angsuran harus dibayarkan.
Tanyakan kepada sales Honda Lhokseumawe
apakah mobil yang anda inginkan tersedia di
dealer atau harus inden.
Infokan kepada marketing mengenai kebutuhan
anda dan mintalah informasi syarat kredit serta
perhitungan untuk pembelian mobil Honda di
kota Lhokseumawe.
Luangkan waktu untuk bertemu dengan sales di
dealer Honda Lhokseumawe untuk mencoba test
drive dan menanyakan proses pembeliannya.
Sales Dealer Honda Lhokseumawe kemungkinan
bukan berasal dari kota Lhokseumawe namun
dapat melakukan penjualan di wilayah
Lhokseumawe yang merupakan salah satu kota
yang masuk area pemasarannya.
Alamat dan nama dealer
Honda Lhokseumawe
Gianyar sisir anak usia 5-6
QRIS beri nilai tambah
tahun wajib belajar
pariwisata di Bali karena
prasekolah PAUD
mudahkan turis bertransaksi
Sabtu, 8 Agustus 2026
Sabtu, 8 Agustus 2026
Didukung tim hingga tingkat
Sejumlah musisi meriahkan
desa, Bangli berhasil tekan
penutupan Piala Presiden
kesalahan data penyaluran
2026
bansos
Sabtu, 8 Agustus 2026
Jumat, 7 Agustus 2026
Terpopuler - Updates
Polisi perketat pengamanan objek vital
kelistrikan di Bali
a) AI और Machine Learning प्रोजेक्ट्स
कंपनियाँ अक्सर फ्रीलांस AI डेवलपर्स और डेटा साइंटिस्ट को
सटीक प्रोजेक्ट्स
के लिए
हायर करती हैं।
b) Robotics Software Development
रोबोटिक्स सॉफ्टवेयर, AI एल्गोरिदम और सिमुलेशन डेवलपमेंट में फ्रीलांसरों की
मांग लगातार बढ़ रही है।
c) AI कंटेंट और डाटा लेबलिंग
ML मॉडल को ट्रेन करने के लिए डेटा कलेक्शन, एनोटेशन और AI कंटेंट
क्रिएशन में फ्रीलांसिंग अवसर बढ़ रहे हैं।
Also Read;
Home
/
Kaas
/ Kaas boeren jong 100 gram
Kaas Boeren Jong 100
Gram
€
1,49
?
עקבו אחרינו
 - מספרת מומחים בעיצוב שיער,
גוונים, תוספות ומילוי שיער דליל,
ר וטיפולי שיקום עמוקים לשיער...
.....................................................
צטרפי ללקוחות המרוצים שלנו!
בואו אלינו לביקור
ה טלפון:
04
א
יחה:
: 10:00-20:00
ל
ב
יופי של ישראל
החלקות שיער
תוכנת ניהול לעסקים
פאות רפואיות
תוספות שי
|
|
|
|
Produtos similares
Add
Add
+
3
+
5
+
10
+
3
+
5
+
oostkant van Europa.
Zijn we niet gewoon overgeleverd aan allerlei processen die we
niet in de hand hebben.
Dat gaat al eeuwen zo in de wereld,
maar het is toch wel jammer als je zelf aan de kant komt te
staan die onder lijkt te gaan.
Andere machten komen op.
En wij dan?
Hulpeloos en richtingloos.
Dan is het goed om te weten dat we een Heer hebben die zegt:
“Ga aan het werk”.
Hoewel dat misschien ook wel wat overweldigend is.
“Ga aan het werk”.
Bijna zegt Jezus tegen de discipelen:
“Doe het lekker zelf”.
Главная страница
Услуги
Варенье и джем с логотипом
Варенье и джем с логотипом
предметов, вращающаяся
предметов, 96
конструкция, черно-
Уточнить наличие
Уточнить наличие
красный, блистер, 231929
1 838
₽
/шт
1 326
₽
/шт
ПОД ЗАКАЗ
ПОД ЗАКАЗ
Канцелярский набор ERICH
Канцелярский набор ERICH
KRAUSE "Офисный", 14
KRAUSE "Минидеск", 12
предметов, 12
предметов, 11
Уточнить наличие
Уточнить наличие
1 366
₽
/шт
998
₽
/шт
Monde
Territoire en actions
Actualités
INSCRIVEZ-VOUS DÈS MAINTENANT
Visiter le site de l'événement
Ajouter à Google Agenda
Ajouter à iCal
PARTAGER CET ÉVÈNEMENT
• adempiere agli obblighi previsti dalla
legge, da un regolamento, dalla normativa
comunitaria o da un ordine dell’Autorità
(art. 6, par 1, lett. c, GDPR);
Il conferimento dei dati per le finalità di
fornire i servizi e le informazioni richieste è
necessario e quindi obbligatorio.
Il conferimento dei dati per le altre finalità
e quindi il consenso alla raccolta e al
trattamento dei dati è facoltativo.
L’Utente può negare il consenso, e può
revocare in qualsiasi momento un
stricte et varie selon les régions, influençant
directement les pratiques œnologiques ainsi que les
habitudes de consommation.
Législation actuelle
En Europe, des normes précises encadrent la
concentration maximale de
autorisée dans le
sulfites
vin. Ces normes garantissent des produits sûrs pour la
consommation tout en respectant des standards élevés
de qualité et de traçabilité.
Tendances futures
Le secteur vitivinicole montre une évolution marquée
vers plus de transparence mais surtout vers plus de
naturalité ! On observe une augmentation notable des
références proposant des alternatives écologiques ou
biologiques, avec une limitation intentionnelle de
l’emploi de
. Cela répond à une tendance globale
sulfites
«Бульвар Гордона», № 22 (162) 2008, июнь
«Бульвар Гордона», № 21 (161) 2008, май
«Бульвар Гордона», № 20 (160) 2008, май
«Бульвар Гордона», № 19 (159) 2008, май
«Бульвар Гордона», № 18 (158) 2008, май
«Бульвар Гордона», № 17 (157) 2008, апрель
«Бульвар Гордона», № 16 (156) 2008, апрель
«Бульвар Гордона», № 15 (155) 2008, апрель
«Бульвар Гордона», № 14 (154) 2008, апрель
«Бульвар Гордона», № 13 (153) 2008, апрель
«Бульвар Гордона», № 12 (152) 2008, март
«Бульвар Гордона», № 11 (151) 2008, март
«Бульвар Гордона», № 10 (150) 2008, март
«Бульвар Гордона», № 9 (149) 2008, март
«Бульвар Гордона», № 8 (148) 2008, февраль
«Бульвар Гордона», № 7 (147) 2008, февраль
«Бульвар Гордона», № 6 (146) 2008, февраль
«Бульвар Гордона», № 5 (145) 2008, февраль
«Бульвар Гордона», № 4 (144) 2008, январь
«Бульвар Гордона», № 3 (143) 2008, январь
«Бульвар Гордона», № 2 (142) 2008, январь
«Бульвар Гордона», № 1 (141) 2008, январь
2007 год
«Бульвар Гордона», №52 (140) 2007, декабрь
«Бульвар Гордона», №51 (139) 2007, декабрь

Task directions:
Please give an exact copy of the lines above, beginning with the line containing "perhitungan untuk pembelian mobil Honda di" and running through the line containing "pariwisata di Bali karena", and of no other lines.

Task answer:
perhitungan untuk pembelian mobil Honda di
kota Lhokseumawe.
Luangkan waktu untuk bertemu dengan sales di
dealer Honda Lhokseumawe untuk mencoba test
drive dan menanyakan proses pembeliannya.
Sales Dealer Honda Lhokseumawe kemungkinan
bukan berasal dari kota Lhokseumawe namun
dapat melakukan penjualan di wilayah
Lhokseumawe yang merupakan salah satu kota
yang masuk area pemasarannya.
Alamat dan nama dealer
Honda Lhokseumawe
Gianyar sisir anak usia 5-6
QRIS beri nilai tambah
tahun wajib belajar
pariwisata di Bali karena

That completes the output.